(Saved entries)
▼

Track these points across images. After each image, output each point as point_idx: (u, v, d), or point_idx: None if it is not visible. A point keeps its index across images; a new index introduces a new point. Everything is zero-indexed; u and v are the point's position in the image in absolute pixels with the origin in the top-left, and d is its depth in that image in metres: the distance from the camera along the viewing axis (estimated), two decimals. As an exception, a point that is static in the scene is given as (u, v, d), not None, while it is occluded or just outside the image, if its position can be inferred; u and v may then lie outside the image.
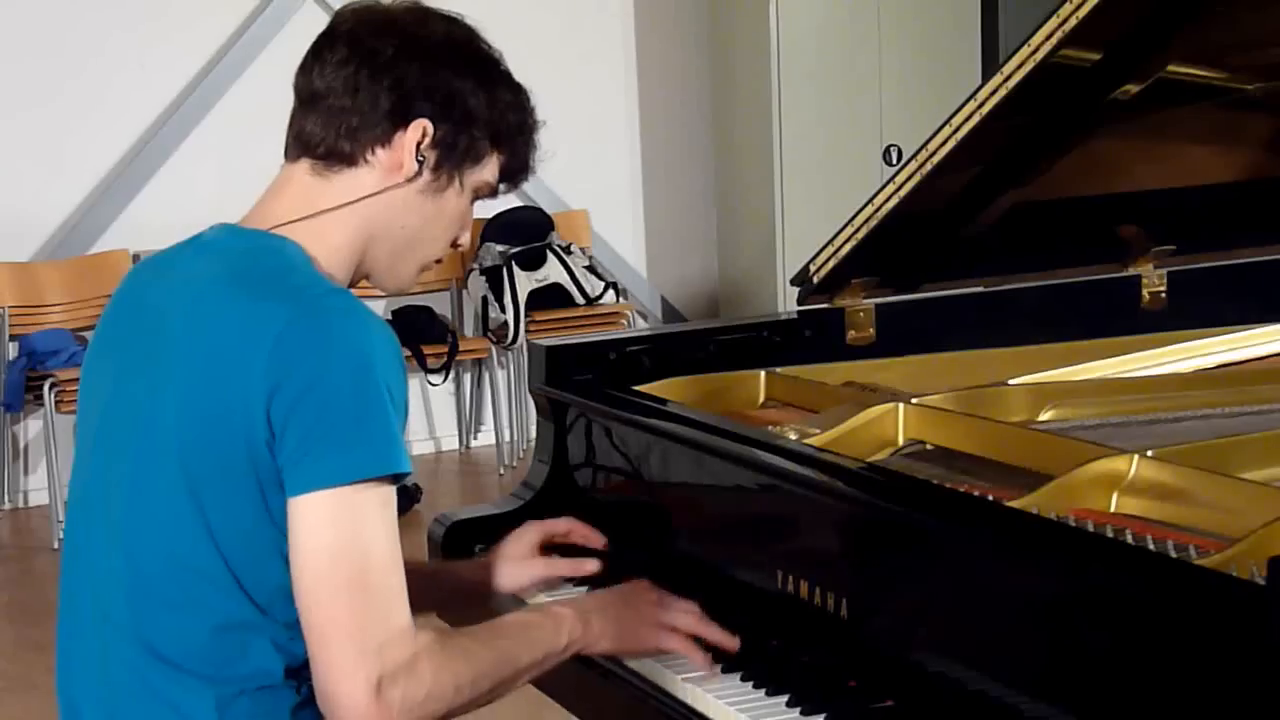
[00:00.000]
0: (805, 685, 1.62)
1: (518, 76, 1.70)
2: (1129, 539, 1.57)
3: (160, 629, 1.53)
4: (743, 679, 1.67)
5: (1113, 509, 1.70)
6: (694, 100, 6.66)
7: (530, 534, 1.94)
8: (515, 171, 1.69)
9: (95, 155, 5.77)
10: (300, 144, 1.62)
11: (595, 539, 1.95)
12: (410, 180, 1.61)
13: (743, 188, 6.48)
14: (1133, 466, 1.71)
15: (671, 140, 6.70)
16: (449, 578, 1.96)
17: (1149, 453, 1.71)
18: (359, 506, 1.46)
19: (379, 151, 1.60)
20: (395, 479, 1.49)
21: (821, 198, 6.04)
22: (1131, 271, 2.58)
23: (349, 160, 1.60)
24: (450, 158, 1.62)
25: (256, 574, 1.52)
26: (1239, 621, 1.22)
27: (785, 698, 1.61)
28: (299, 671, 1.54)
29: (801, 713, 1.59)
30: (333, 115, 1.59)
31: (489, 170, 1.66)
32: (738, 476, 1.89)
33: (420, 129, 1.59)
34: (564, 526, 1.96)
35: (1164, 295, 2.58)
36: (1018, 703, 1.47)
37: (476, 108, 1.62)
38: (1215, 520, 1.60)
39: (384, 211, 1.61)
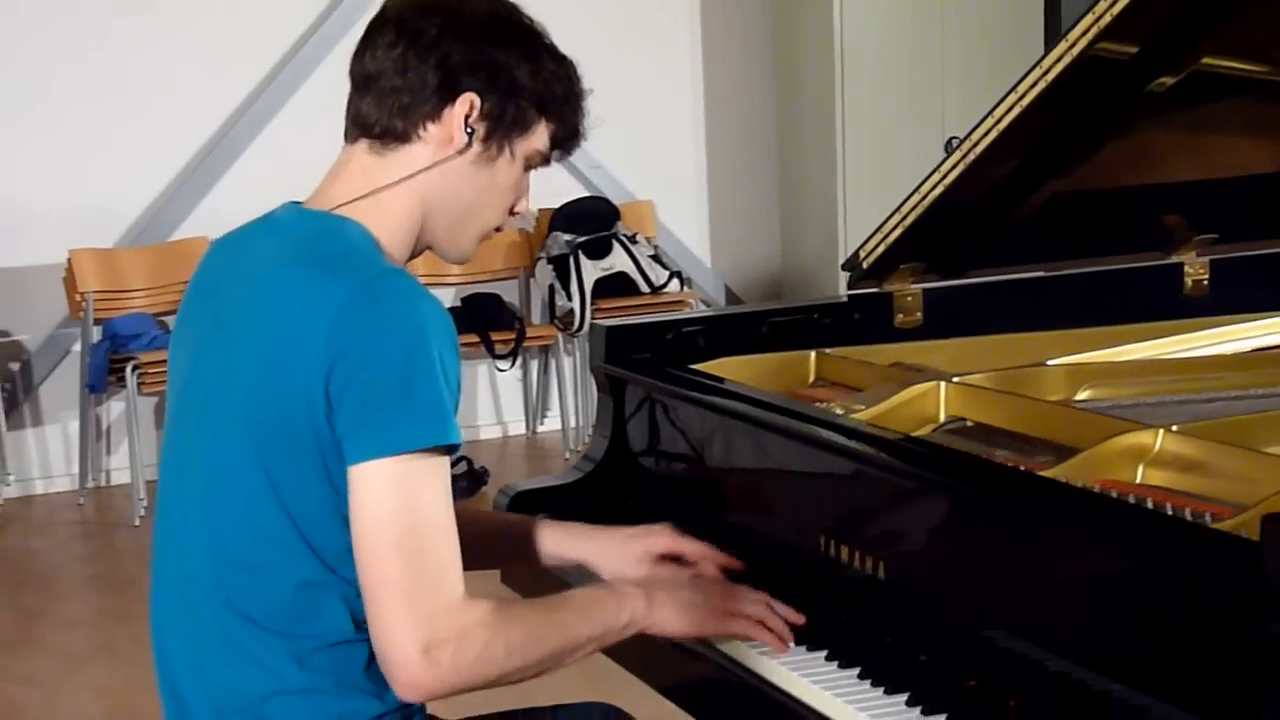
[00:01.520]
0: (845, 643, 1.73)
1: (585, 71, 1.77)
2: (1149, 507, 1.66)
3: (241, 589, 1.62)
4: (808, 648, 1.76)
5: (1138, 480, 1.79)
6: (758, 92, 6.75)
7: (660, 540, 1.92)
8: (565, 139, 1.76)
9: (175, 148, 5.94)
10: (357, 125, 1.70)
11: (726, 566, 1.91)
12: (461, 152, 1.68)
13: (806, 179, 6.56)
14: (1158, 440, 1.80)
15: (736, 132, 6.78)
16: (513, 523, 2.03)
17: (1174, 427, 1.81)
18: (411, 475, 1.54)
19: (430, 127, 1.67)
20: (447, 450, 1.57)
21: (884, 188, 6.06)
22: (1174, 259, 2.66)
23: (403, 137, 1.68)
24: (499, 128, 1.69)
25: (323, 536, 1.60)
26: (1238, 575, 1.32)
27: (824, 652, 1.72)
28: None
29: (840, 666, 1.69)
30: (385, 95, 1.67)
31: (539, 139, 1.73)
32: (787, 449, 1.98)
33: (468, 102, 1.67)
34: (698, 551, 1.92)
35: (1206, 283, 2.66)
36: (1043, 659, 1.56)
37: (521, 78, 1.69)
38: (1234, 490, 1.68)
39: (439, 185, 1.69)
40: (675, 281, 6.25)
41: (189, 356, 1.71)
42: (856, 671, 1.68)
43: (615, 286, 6.11)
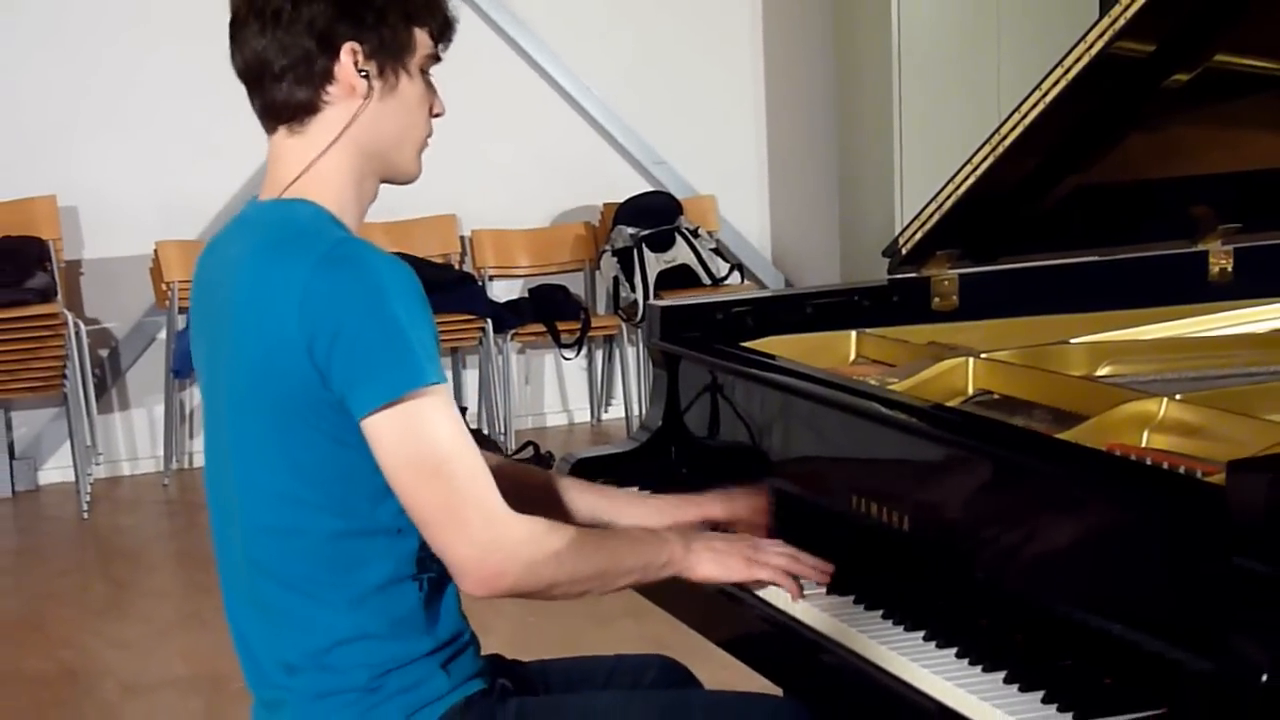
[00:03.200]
0: (872, 589, 1.91)
1: (649, 69, 1.95)
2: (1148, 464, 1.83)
3: (286, 554, 1.77)
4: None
5: (1144, 444, 1.95)
6: (818, 91, 6.90)
7: (712, 509, 2.11)
8: (442, 32, 1.85)
9: (257, 143, 6.06)
10: (270, 116, 1.82)
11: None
12: (367, 97, 1.79)
13: (864, 173, 6.71)
14: (1162, 408, 1.96)
15: (796, 129, 6.94)
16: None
17: (1177, 396, 1.97)
18: (410, 416, 1.68)
19: (330, 89, 1.78)
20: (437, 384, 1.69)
21: (940, 183, 6.21)
22: (1200, 247, 2.81)
23: (311, 108, 1.79)
24: (387, 59, 1.79)
25: (344, 490, 1.74)
26: (1209, 515, 1.50)
27: (850, 596, 1.90)
28: (417, 566, 1.78)
29: (866, 608, 1.88)
30: (280, 79, 1.78)
31: (422, 45, 1.82)
32: (828, 418, 2.15)
33: (350, 51, 1.77)
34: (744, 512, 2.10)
35: (1230, 270, 2.80)
36: (1049, 600, 1.73)
37: (384, 5, 1.78)
38: (1228, 451, 1.82)
39: (363, 132, 1.80)
40: (736, 274, 6.42)
41: (205, 353, 1.87)
42: (880, 613, 1.85)
43: (677, 279, 6.29)
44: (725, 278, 6.37)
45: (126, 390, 6.17)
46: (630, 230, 6.34)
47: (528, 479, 2.08)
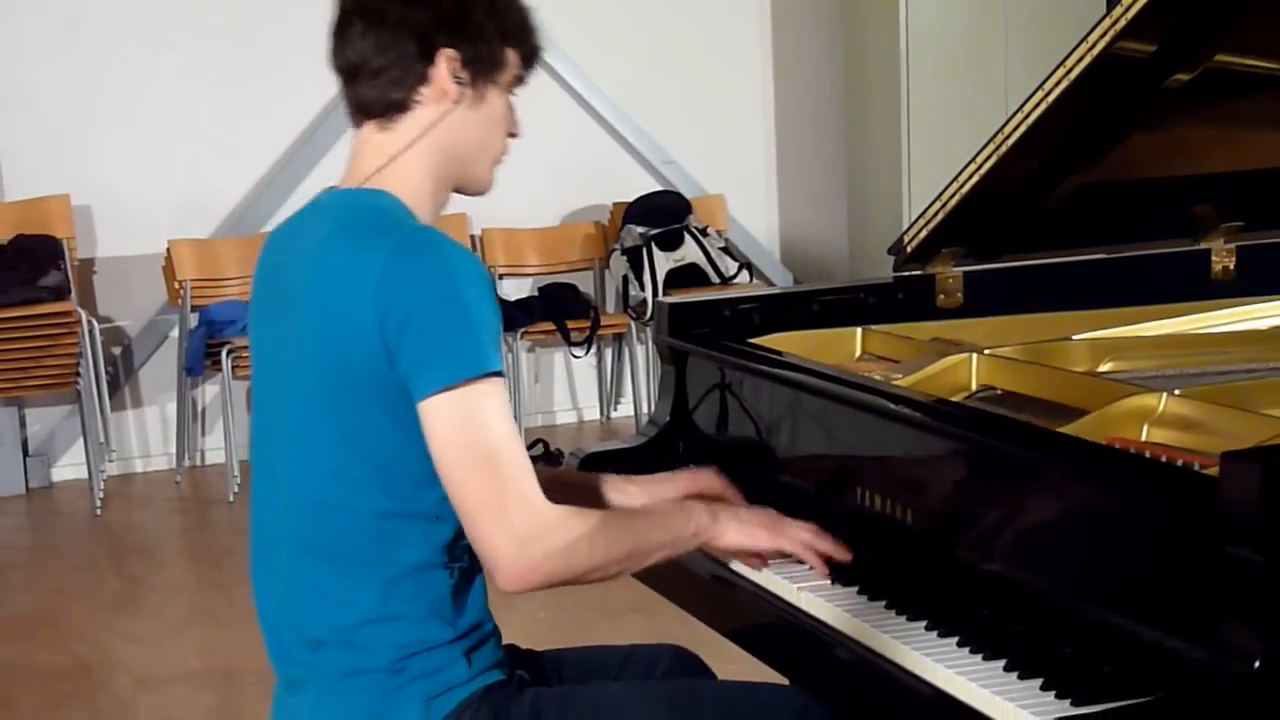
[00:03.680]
0: (873, 578, 1.94)
1: (659, 70, 1.99)
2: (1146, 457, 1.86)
3: (329, 527, 1.82)
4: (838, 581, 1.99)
5: (1143, 438, 1.98)
6: (826, 91, 6.93)
7: (708, 485, 2.16)
8: (530, 55, 1.95)
9: (268, 144, 6.20)
10: (361, 110, 1.90)
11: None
12: (457, 102, 1.88)
13: (872, 173, 6.74)
14: (1161, 403, 1.99)
15: (805, 129, 6.97)
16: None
17: (1176, 391, 2.00)
18: (469, 401, 1.73)
19: (423, 90, 1.86)
20: (496, 374, 1.76)
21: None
22: (1203, 246, 2.84)
23: (403, 107, 1.87)
24: (480, 71, 1.89)
25: (396, 470, 1.79)
26: (1205, 506, 1.53)
27: (855, 587, 1.94)
28: (449, 554, 1.83)
29: (869, 599, 1.91)
30: (375, 76, 1.86)
31: (513, 66, 1.93)
32: (834, 413, 2.18)
33: (447, 58, 1.86)
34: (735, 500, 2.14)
35: (1233, 268, 2.83)
36: (1047, 588, 1.77)
37: (484, 21, 1.88)
38: (1224, 445, 1.84)
39: (447, 135, 1.89)
40: (745, 273, 6.45)
41: (267, 331, 1.93)
42: (884, 603, 1.89)
43: (687, 277, 6.32)
44: (734, 277, 6.40)
45: (139, 388, 6.22)
46: (639, 229, 6.37)
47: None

▲

#### What to do
The response should consist of the entries above, given again exactly and free of pictures.

#### Solution below
Track these points across images. After each image, output each point as point_idx: (u, v, d), or point_idx: None if it is not visible. A point keeps its index across images; a new index introduces a new point. Everything is zero-indexed; u and v are the point's position in the image in absolute pixels with the origin in the top-left, and d is its depth in that image in metres: the distance from the camera along the viewing axis (estimated), two decimals. As an exception, a point that is static in the scene is given as (u, v, d), not None, while it is occluded or just outside the image, if its position can be inferred; u and v may then lie outside the image.
[00:00.000]
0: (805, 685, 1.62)
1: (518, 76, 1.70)
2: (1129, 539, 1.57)
3: (160, 629, 1.53)
4: (743, 679, 1.67)
5: (1113, 509, 1.70)
6: (694, 100, 6.66)
7: (530, 534, 1.94)
8: (515, 171, 1.69)
9: (95, 155, 5.77)
10: (300, 144, 1.62)
11: (595, 539, 1.95)
12: (410, 180, 1.61)
13: (743, 188, 6.48)
14: (1133, 466, 1.71)
15: (671, 140, 6.70)
16: (449, 578, 1.96)
17: (1149, 453, 1.71)
18: (359, 506, 1.46)
19: (379, 151, 1.60)
20: (395, 479, 1.49)
21: (821, 198, 6.04)
22: (1131, 271, 2.58)
23: (349, 160, 1.60)
24: (450, 158, 1.62)
25: (256, 574, 1.52)
26: (1239, 621, 1.22)
27: (785, 698, 1.61)
28: (299, 671, 1.54)
29: (801, 713, 1.59)
30: (333, 115, 1.59)
31: (489, 170, 1.66)
32: (738, 476, 1.89)
33: (420, 129, 1.59)
34: (564, 526, 1.96)
35: (1164, 295, 2.58)
36: (1018, 703, 1.47)
37: (476, 108, 1.62)
38: (1215, 520, 1.60)
39: (384, 211, 1.61)
[00:01.520]
0: (845, 643, 1.73)
1: (585, 71, 1.77)
2: (1149, 507, 1.66)
3: (241, 589, 1.62)
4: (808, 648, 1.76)
5: (1138, 480, 1.79)
6: (758, 92, 6.75)
7: (660, 540, 1.92)
8: (565, 139, 1.76)
9: (175, 148, 5.94)
10: (357, 125, 1.70)
11: (726, 566, 1.91)
12: (461, 152, 1.68)
13: (806, 179, 6.56)
14: (1158, 440, 1.80)
15: (736, 132, 6.78)
16: (513, 523, 2.03)
17: (1174, 427, 1.81)
18: (411, 475, 1.54)
19: (430, 127, 1.67)
20: (447, 450, 1.57)
21: (884, 188, 6.06)
22: (1174, 259, 2.66)
23: (403, 137, 1.68)
24: (499, 128, 1.69)
25: (323, 536, 1.60)
26: (1238, 575, 1.32)
27: (824, 652, 1.72)
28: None
29: (840, 666, 1.69)
30: (385, 95, 1.67)
31: (539, 139, 1.73)
32: (787, 449, 1.98)
33: (468, 102, 1.67)
34: (698, 551, 1.92)
35: (1206, 283, 2.66)
36: (1043, 659, 1.56)
37: (521, 78, 1.69)
38: (1234, 490, 1.68)
39: (439, 185, 1.69)
40: (675, 281, 6.25)
41: (189, 356, 1.71)
42: (856, 671, 1.68)
43: (615, 286, 6.11)
[00:03.200]
0: (872, 589, 1.91)
1: (649, 69, 1.95)
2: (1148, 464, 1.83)
3: (286, 554, 1.77)
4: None
5: (1144, 444, 1.95)
6: (818, 91, 6.90)
7: (712, 509, 2.11)
8: (442, 32, 1.85)
9: (257, 143, 6.06)
10: (270, 116, 1.82)
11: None
12: (367, 97, 1.79)
13: (864, 173, 6.71)
14: (1162, 408, 1.96)
15: (796, 129, 6.94)
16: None
17: (1177, 396, 1.97)
18: (410, 416, 1.68)
19: (330, 89, 1.78)
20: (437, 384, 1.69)
21: (940, 183, 6.21)
22: (1200, 247, 2.81)
23: (311, 108, 1.79)
24: (387, 59, 1.79)
25: (344, 490, 1.74)
26: (1209, 515, 1.50)
27: (850, 596, 1.90)
28: (417, 566, 1.78)
29: (866, 608, 1.88)
30: (280, 79, 1.78)
31: (422, 45, 1.82)
32: (828, 418, 2.15)
33: (350, 51, 1.77)
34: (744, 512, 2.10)
35: (1230, 270, 2.80)
36: (1049, 600, 1.73)
37: (384, 5, 1.78)
38: (1228, 451, 1.82)
39: (363, 132, 1.80)
40: (736, 274, 6.42)
41: (205, 353, 1.87)
42: (880, 613, 1.85)
43: (677, 279, 6.29)
44: (725, 278, 6.37)
45: (126, 390, 6.17)
46: (630, 230, 6.34)
47: (528, 479, 2.08)
[00:03.680]
0: (873, 578, 1.94)
1: (659, 70, 1.99)
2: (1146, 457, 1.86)
3: (329, 527, 1.82)
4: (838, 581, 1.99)
5: (1143, 438, 1.98)
6: (826, 91, 6.93)
7: (708, 485, 2.16)
8: (530, 55, 1.95)
9: (268, 144, 6.20)
10: (361, 110, 1.90)
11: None
12: (457, 102, 1.88)
13: (872, 173, 6.74)
14: (1161, 403, 1.99)
15: (805, 129, 6.97)
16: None
17: (1176, 391, 2.00)
18: (469, 401, 1.73)
19: (423, 90, 1.86)
20: (496, 374, 1.76)
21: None
22: (1203, 246, 2.84)
23: (403, 107, 1.87)
24: (480, 71, 1.89)
25: (396, 470, 1.79)
26: (1205, 506, 1.53)
27: (855, 587, 1.94)
28: (449, 554, 1.83)
29: (869, 599, 1.91)
30: (375, 76, 1.86)
31: (513, 66, 1.93)
32: (834, 413, 2.18)
33: (447, 58, 1.86)
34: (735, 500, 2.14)
35: (1233, 268, 2.83)
36: (1047, 588, 1.77)
37: (484, 21, 1.88)
38: (1224, 445, 1.84)
39: (447, 135, 1.89)
40: (745, 273, 6.45)
41: (267, 331, 1.93)
42: (884, 603, 1.89)
43: (687, 277, 6.32)
44: (734, 277, 6.40)
45: (139, 388, 6.22)
46: (639, 229, 6.37)
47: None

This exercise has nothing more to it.